Os deputados do CDS João Pinho de Almeida e João Gonçalves Pereira querem saber a justificação para a supressão de ligações do intercidades na Linha da Beira Alta. Os deputados do CDS querem que o Ministro das Infraestruturas e Habitação confirme a supressão de três ligações do comboio intercidades da Linha da Beira Alta, duas no sentido Lisboa-Guarda e uma no sentido Guarda-Lisboa, e questionam se é verdade que a decisão foi tomada sem qualquer consulta prévia, ou sem ter sido dado conhecimento, às entidades locais e regionais.

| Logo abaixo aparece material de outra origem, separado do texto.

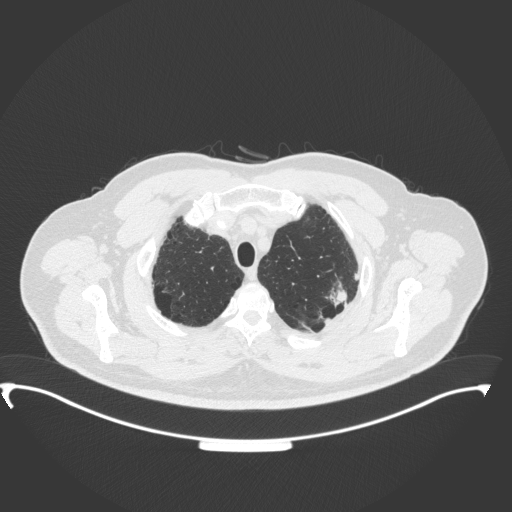
Chest CT, one axial slice. Slice 313 of 350 in the series (ordered by position). Reconstruction kernel B31f. 120 kVp. Lung window (W 1500 / L -600 HU). 1 mm slice thickness. 512 × 512 image matrix. Patient: male, 64 years. Case-level facts recorded for this patient, not image findings: clinical TNM (as recorded): T1c N1 M1.
Annotated regions visible in this slice (rectangle marked by the reading radiologist):
- lung tumour (recorded histology: adenocarcinoma): box from (x=326, y=278) to (x=354, y=314) px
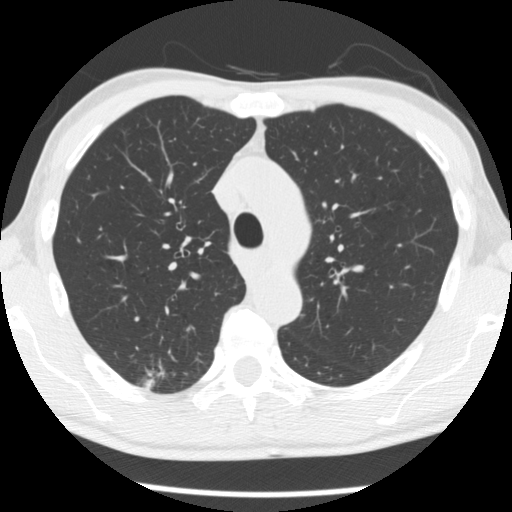
Axial slice from a low-dose chest CT screening exam. Baseline annual screen. Lung window (W 1500 / L -600 HU). 2.5 mm slice thickness. Standard (soft-tissue) reconstruction kernel (STANDARD). Slice 81 of 277 in the series. Male participant, aged 66 years at enrolment. Former smoker at enrolment.
Expert reader's lesion annotation, bounding box [x1, y1, x2, y2] px = [133, 356, 189, 399]. The screening reader recorded 4 non-calcified nodules or masses ≥4 mm on this exam (right upper lobe, right upper lobe, right upper lobe, left lower lobe); which of them this box marks is not recorded. Official screen result: positive, change unspecified: nodule(s) >= 4 mm or enlarging nodule(s), mass(es), or other non-specific abnormalities suspicious for lung cancer. Later outcome: lung cancer diagnosed 503 days after this screen (after the second annual screen) — adenocarcinoma, NOS, right upper lobe, undifferentiated (G4), stage IA (AJCC 6th edition), 20 mm at pathology.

Pergunta depois se o ministro confirma que a supressão das referidas ligações é uma situação transitória, em resposta à emergência sanitária que atravessamos, e se a justificação para esta decisão é técnica, de saúde pública, ou outra, e em qualquer dos casos, qual é essa justificação. Finalmente, João Pinho de Almeida e João Gonçalves Pereira querem saber qual a previsão temporal, concreta ou, caso não seja possível, aproximada, para a reposição das ligações suprimidas.

Na sua edição online de hoje, o Jornal do Centro dá conta de que a CP – Comboios de Portugal suprimiu três ligações do comboio intercidades na Linha da Beira Alta, duas no sentido Lisboa-Guarda e uma no sentido Guarda-Lisboa. “Esta decisão é, lamentavelmente, mais uma de muitas que discrimina negativamente dois dos mais importantes distritos do Interior e da região Centro – Viseu e Guarda –, e num momento dos mais difíceis dos últimos anos, em que o país precisa de políticas activas de discriminação positiva em reforço da coesão territorial e não de políticas que cavem ainda mais o fosso entre Litoral e Interior”, lamentam, referindo que se trata também, “de uma enorme contradição entre o discurso do Governo do Partido Socialista, que supostamente valoriza o Interior e a coesão – até com a criação de um ministério –, a aposta na Ferrovia e o combate às alterações climáticas, através da promoção de alternativas ao transporte automóvel, e a prática desse mesmo Governo que vai totalmente ao arrepio desse discurso”. “E mais uma vez a decisão foi tomada sem que as entidades locais e regionais fossem previamente informadas”, sublinham.

Hoje mesmo, durante uma passagem por Viseu, e quando confrontada com esta decisão, a Senhora Ministra da Coesão Territorial afirmou que se trata de uma “situação transitória, em resposta à emergência sanitária que atravessamos”, mas não deu qualquer justificação técnica ou de saúde pública adicional e pormenorizada, nem tão pouco qualquer previsão temporal, concreta ou sequer aproximada, para a reposição das ligações suprimidas. “O CDS-PP não aceita a supressão ligações em causa, necessárias às populações servidas pela Linha da Beira Alta, e à falta de explicações claras, acha necessário e urgente obter esclarecimentos do Senhor Ministro das Infraestruturas e Habitação”, concluem.